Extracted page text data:
···
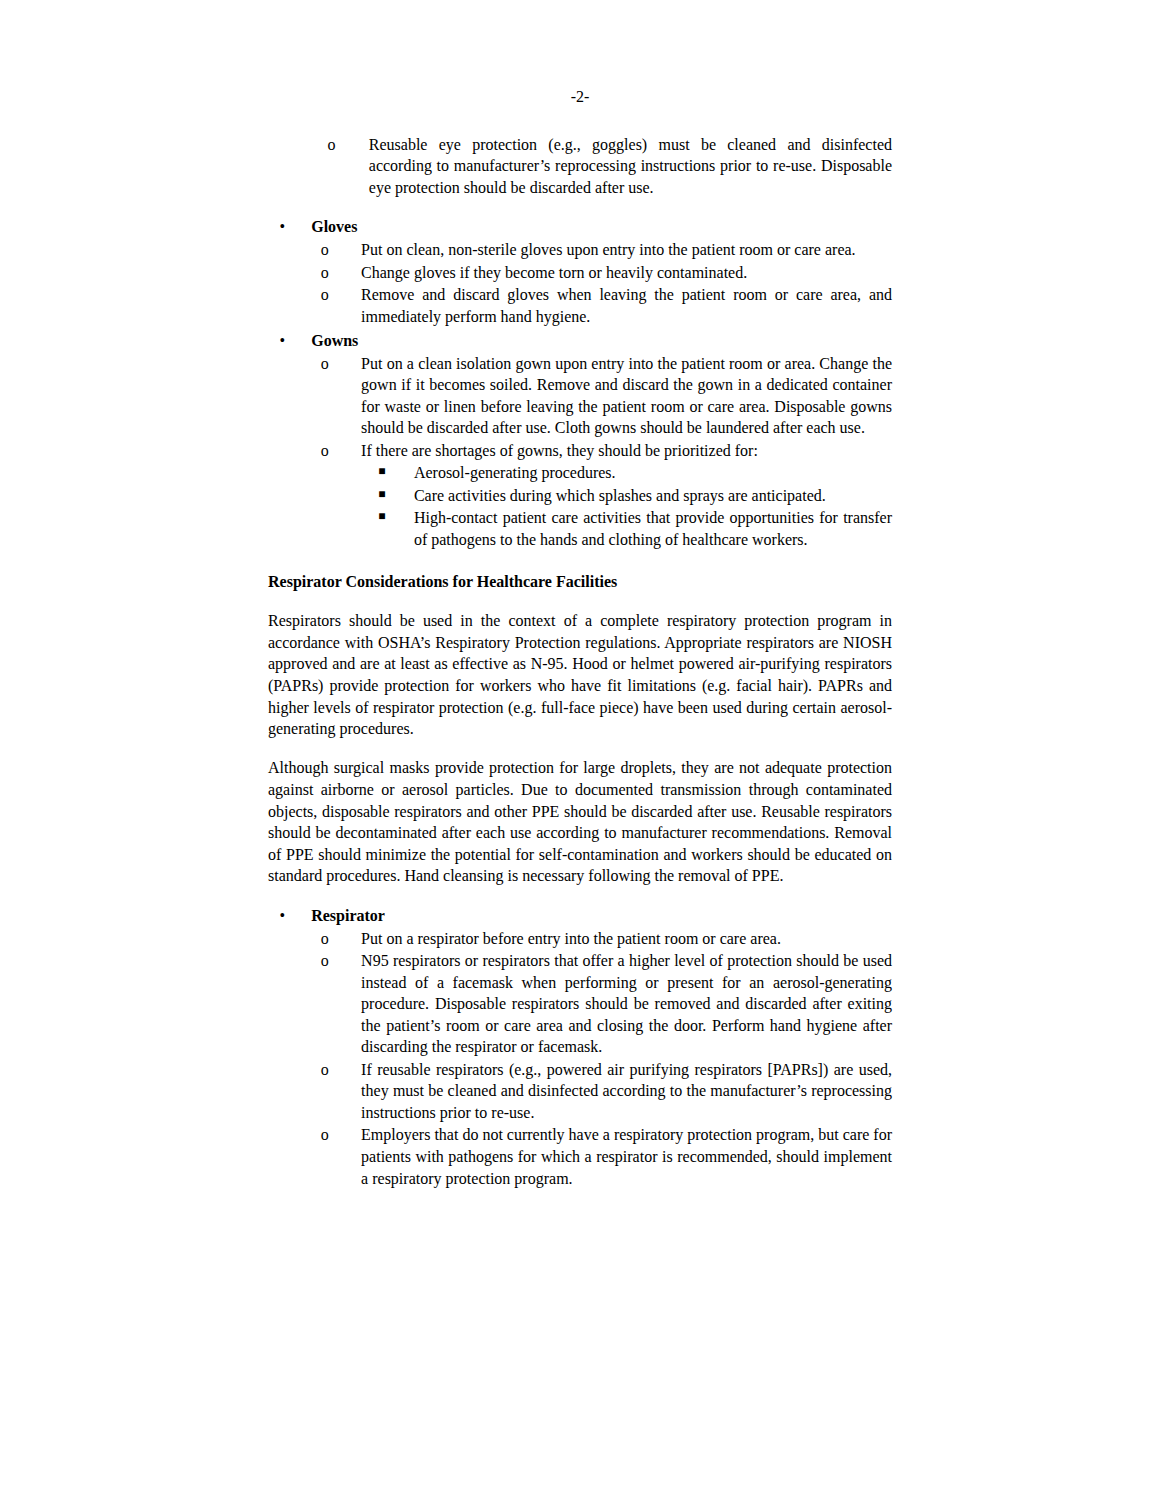-2-
o Reusable eye protection (e.g., goggles) must be cleaned and disinfected according to manufacturer’s reprocessing instructions prior to re-use. Disposable eye protection should be discarded after use.
• Gloves
o Put on clean, non-sterile gloves upon entry into the patient room or care area.
o Change gloves if they become torn or heavily contaminated.
o Remove and discard gloves when leaving the patient room or care area, and immediately perform hand hygiene.
• Gowns
o Put on a clean isolation gown upon entry into the patient room or area. Change the gown if it becomes soiled. Remove and discard the gown in a dedicated container for waste or linen before leaving the patient room or care area. Disposable gowns should be discarded after use. Cloth gowns should be laundered after each use.
o If there are shortages of gowns, they should be prioritized for:
■Aerosol-generating procedures.
■Care activities during which splashes and sprays are anticipated.
■High-contact patient care activities that provide opportunities for transfer of pathogens to the hands and clothing of healthcare workers.
Respirator Considerations for Healthcare Facilities
Respirators should be used in the context of a complete respiratory protection program in accordance with OSHA’s Respiratory Protection regulations. Appropriate respirators are NIOSH approved and are at least as effective as N-95. Hood or helmet powered air-purifying respirators (PAPRs) provide protection for workers who have fit limitations (e.g. facial hair). PAPRs and higher levels of respirator protection (e.g. full-face piece) have been used during certain aerosol-generating procedures.
Although surgical masks provide protection for large droplets, they are not adequate protection against airborne or aerosol particles. Due to documented transmission through contaminated objects, disposable respirators and other PPE should be discarded after use. Reusable respirators should be decontaminated after each use according to manufacturer recommendations. Removal of PPE should minimize the potential for self-contamination and workers should be educated on standard procedures. Hand cleansing is necessary following the removal of PPE.
• Respirator
o Put on a respirator before entry into the patient room or care area.
o N95 respirators or respirators that offer a higher level of protection should be used instead of a facemask when performing or present for an aerosol-generating procedure. Disposable respirators should be removed and discarded after exiting the patient’s room or care area and closing the door. Perform hand hygiene after discarding the respirator or facemask.
o If reusable respirators (e.g., powered air purifying respirators [PAPRs]) are used, they must be cleaned and disinfected according to the manufacturer’s reprocessing instructions prior to re-use.
o Employers that do not currently have a respiratory protection program, but care for patients with pathogens for which a respirator is recommended, should implement a respiratory protection program.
···
ASSIGNMENT:
An exact, complete copy of the lines above from the one with "o Remove and" through the one with "Respirators should be used" is the whole answer.

TASK ANSWER:
o Remove and discard gloves when leaving the patient room or care area, and immediately perform hand hygiene.
• Gowns
o Put on a clean isolation gown upon entry into the patient room or area. Change the gown if it becomes soiled. Remove and discard the gown in a dedicated container for waste or linen before leaving the patient room or care area. Disposable gowns should be discarded after use. Cloth gowns should be laundered after each use.
o If there are shortages of gowns, they should be prioritized for:
■Aerosol-generating procedures.
■Care activities during which splashes and sprays are anticipated.
■High-contact patient care activities that provide opportunities for transfer of pathogens to the hands and clothing of healthcare workers.
Respirator Considerations for Healthcare Facilities
Respirators should be used in the context of a complete respiratory protection program in accordance with OSHA’s Respiratory Protection regulations. Appropriate respirators are NIOSH approved and are at least as effective as N-95. Hood or helmet powered air-purifying respirators (PAPRs) provide protection for workers who have fit limitations (e.g. facial hair). PAPRs and higher levels of respirator protection (e.g. full-face piece) have been used during certain aerosol-generating procedures.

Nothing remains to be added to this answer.